GoTanzania, journey Winter 2016 (January 5 - February 17, 2016)
- Moshi: Haria Hotel works for the future of the children in Kaloleni (January 15-20, 2016)
- Mwanza: Upendo Daima gives new perspectives to street children in Mwanza (January 26-31, 2016)
- Sengerema: Young entrepreneurs build up build up their business with microcredit (February 2-10, 2016)
- Musoma: Global Resource Alliance works on improving food quality in Mara-regio Tanzania (Febrary 11-16, 2016)
GoTanzania, journey Spring 2015 (May 18 - August 4, 2015)

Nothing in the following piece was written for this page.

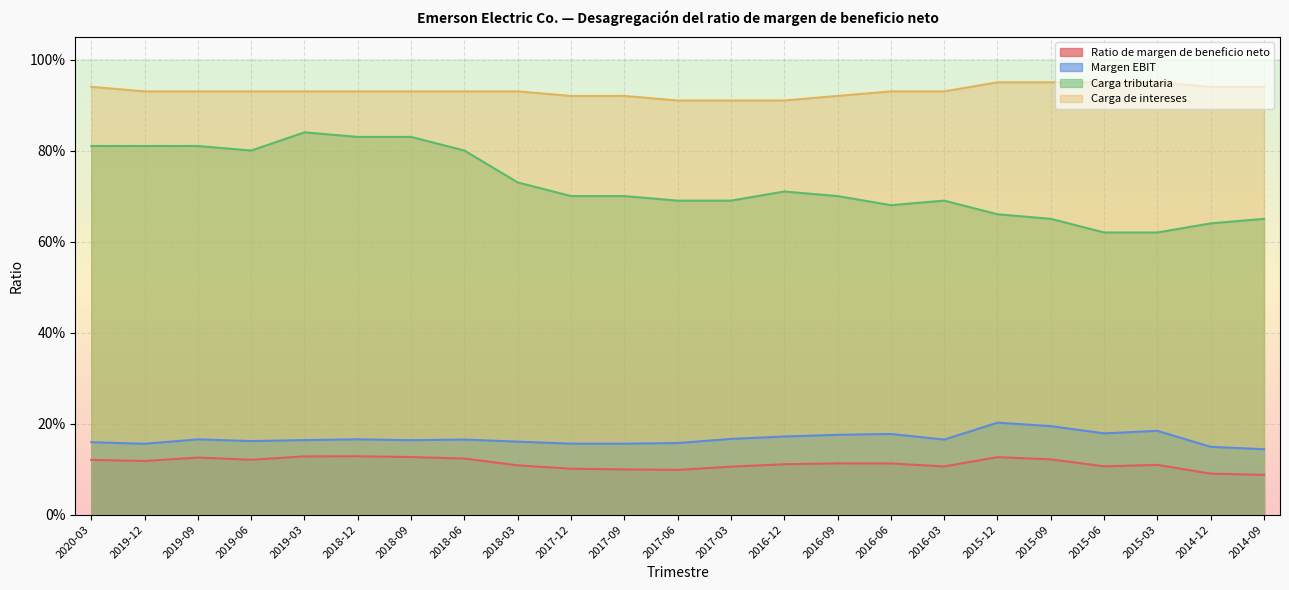

What is the total value across all series at 2017-09?

1.9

On the 19th of May 2015 GoTanzania left Holland for a three months trip to Tanzania. During those three months, GoTanzania visited a group of projects and organisations, sometimes for a longer stay to work as a volunteer, sometimes just to experience the organisations and take interviews. And to write stories on this website:
- Cornel Ngaleku Children Centre (CNCC), vulnerable (orphaned) children under the wings of the Ursuline sisters
- Sarakasi ya Vijana - young acrobats at Mosquito River
- DINKA - Kimberly and Eriq made their dream come true
- The Olive Branch - report from a correct volunteer
- MamboViewPoint - report from a correct volunteer
Information about these organisations:
MamboViewPoint is to be found on the edge of the Usambara mountains, about 150 kilometer southeast of Kilimanjaro. On this spot a Dutch couple built, in collaboration with the community of the Mambo village, a beautiful lodge, high on the cliff. "One of the main goals of MamboViewPoint is the development of the environment of the EcoLodge. The EcoLodge is situated in a poor area with an average income around 1 US dollar a day. We don't want to give aid but we want to cooperate on an equal basis, change ideas and stimulate setting up businesses. Aid makes people dependent, knowledge skills and tools give them a sustainable future."

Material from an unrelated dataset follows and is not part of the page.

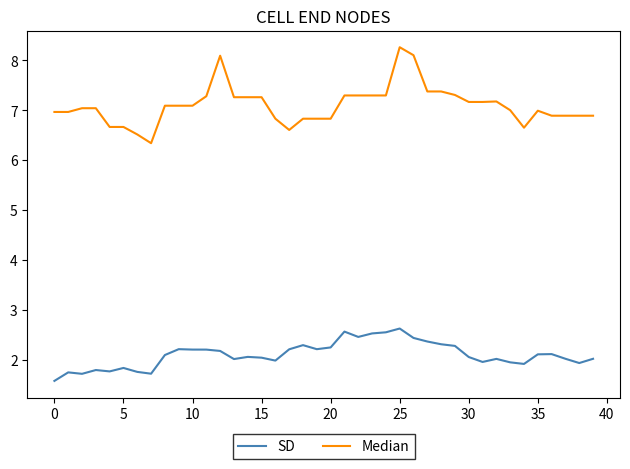

Rank the series by their maximum value, from highest to lowest.

Median, SD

The project The Olive Branch For Children is located in the far southwest of Tanzania, in the vicinity of Mbeya. "The Olive Branch for Children helps remote communities in Tanzania assess their primary needs and establish programs that target the most vulnerable. We focus on HIV/AIDS prevention and care, early childhood education, food security and vulnerable children and women. The goal is to establish community-led programs that empower remote communities and generate models that can be replicated in communities throughout Tanzania and elsewhere."
Het Cornel Ngaleku Children's Center is situated near the Kenyan border, just northeast of Kilimanjaro.
"Out of love for children, Cornel Ngaleku Children Centre provides a caring home for Tanzanian orphans affected by poverty or HIV/AIDS. Cornel Ngaleku Children Centre was established by Mr Michael Shirima, a Tanzanian entrepreneur, who donated land inherited from his late father Cornel Ngaleku Shayo to build the Centre on the lower eastern slopes of Mt Kilimanjaro only 1Km from the Kenyan border and funded its construction. It was always a dream of Mr Shirima’s to provide loving care for the growing number of children in his home district of Rombo in the Kilimanjaro Region of Tanzania who were orphaned due to HIV/AIDS or otherwise lacked family care."
DINKA stands for Dutch Initiative Kimberly Africa. "The aim of the Dinka Foundation is to enhance children's education, especially for children from poor backgrounds. We are primarily focused on street children, orphans and children from ghetto's and country side."
The Twiga project (Sarakasi ya Vijana) is to be found close to Tarangire wildpark in the village of Mto wa Mbu. "Twiga Foundation supports small projects that give children a better future through qualitative education. In Tanzania the ‘Sarakasi ya Vijana’ project ensures sustainable development of infant, primary and secondary school students, who learn to become independent in a right way. Since there are not a lot of jobs in Tanzania, we help the children to find a job, using our network, after they finish their schools. Local staff together with international volunteers and sponsors lead those children to a hopeful future."
During the coming months GoTanzania's experiences visiting these (and maybe more) projects will be shared on this website.